Konsorcjum Nord Stream bardzo poważnie podchodzi do polskich obaw dotyczących wpływu Gazociągu Północnego na dostęp do portów w Szczecinie i Świnoujściu - powiedział dyrektor spółki Dirk von Ameln. "Nie mamy interesu w tym, by dochodziło do konfliktów" - dodał. Ocenił on jednak, że same pomysły na rozbudowę w przyszłości portu w Świnoujściu nie są wystarczającym uzasadnieniem, by ingerować w środowisko naturalne i wkopać gazociąg na skrzyżowaniu jego trasy z torem wodnym.

Reklama

"Nord Stream zarabia na transporcie gazu. Jeśli położylibyśmy rurociąg tak, że mógłby zostać uszkodzony przez wpływające na mieliznę statki, to nie moglibyśmy przesyłać surowca. Mamy najlepszy interes w tym, by ułożyć rurę bezpiecznie. Chcemy móc wykorzystywać gazociąg bez ryzyka przez co najmniej 50 lat. Nie mamy żadnego interesu w tym, by dochodziło do konfliktów" - mówi von Ameln.

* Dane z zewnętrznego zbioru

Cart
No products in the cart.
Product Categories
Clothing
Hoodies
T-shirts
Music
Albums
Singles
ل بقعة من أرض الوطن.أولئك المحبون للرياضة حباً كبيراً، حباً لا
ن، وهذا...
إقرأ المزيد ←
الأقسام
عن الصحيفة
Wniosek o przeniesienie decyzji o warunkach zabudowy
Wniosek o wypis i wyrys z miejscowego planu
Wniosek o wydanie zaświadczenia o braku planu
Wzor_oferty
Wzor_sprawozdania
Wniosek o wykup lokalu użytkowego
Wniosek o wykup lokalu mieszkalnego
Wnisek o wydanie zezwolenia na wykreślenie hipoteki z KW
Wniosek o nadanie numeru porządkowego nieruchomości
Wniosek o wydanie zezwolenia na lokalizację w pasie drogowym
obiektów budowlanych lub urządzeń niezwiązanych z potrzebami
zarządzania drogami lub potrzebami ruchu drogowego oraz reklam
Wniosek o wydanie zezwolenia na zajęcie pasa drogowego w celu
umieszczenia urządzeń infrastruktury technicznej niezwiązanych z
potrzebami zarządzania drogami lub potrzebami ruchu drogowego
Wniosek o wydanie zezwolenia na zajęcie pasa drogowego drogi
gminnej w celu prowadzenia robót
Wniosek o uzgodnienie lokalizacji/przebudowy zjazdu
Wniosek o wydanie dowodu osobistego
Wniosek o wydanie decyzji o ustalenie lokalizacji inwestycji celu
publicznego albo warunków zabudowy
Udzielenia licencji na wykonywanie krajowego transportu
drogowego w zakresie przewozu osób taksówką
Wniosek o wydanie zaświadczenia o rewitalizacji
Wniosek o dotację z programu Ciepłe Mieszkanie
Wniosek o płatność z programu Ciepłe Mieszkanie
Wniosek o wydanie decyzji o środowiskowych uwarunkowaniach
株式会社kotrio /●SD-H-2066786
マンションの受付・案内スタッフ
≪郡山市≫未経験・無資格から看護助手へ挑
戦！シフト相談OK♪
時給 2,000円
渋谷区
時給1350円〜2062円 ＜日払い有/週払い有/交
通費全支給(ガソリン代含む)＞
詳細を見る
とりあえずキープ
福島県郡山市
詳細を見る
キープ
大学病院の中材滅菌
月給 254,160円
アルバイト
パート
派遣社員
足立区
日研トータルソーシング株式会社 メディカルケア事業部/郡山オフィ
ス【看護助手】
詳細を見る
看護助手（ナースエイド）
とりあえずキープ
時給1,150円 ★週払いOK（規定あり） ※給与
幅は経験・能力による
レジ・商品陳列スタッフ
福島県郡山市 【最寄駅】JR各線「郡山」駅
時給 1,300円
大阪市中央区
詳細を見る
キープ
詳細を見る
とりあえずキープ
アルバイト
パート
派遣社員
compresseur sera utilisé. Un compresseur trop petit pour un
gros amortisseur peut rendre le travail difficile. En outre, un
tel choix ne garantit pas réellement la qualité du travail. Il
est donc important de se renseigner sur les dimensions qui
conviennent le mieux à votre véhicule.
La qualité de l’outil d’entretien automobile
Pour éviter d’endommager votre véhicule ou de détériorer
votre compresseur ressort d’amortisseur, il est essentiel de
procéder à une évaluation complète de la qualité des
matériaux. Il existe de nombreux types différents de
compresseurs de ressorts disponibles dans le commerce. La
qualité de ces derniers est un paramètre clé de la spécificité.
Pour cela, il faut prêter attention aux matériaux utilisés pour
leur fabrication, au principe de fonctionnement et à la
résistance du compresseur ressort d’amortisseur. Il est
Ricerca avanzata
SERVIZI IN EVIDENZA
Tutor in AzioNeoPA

>>>PIS: Zablokować Gazociąg Północny

Według niego nie ma jednak szans, by mocno zanurzone statki z gazem dopłynęly do Gazoportu w Świnoujściu. "Nasze studium ryzyka uwzględnia statki o zanurzeniu do 13,5 metra. To odpowiada istniejącym planom dla portu w Świnoujściu, z którymi nas zapoznano. Są też pomysły, by pogłębić basen portowy. Ale można zadać pytanie, jak wówczas duże statki przepłynęłyby przez redę, która ma głębokość 14 częściowo 13 metrów? Nie byłoby tu dróg do i z portu. Samo pogłębienie basenu portowego zatem nie wystarczy" - twierdzi dyrektor Nord Stream

Von Ameln twierdzi też, że po stronie Polski stoją niemieckie urzędy. "Władze polskich portów mają tu też pełne poparcie niemieckich urzędów, które zapisały zastrzeżenia Polski w pozwoleniu na budowę gazociągu i żądają od nas odpowiednich dowodów. My zamierzamy je przedłożyć i - jeśli okaże się to niezbędne - pogłębimy gazociąg, tam gdzie to konieczne" - mówi.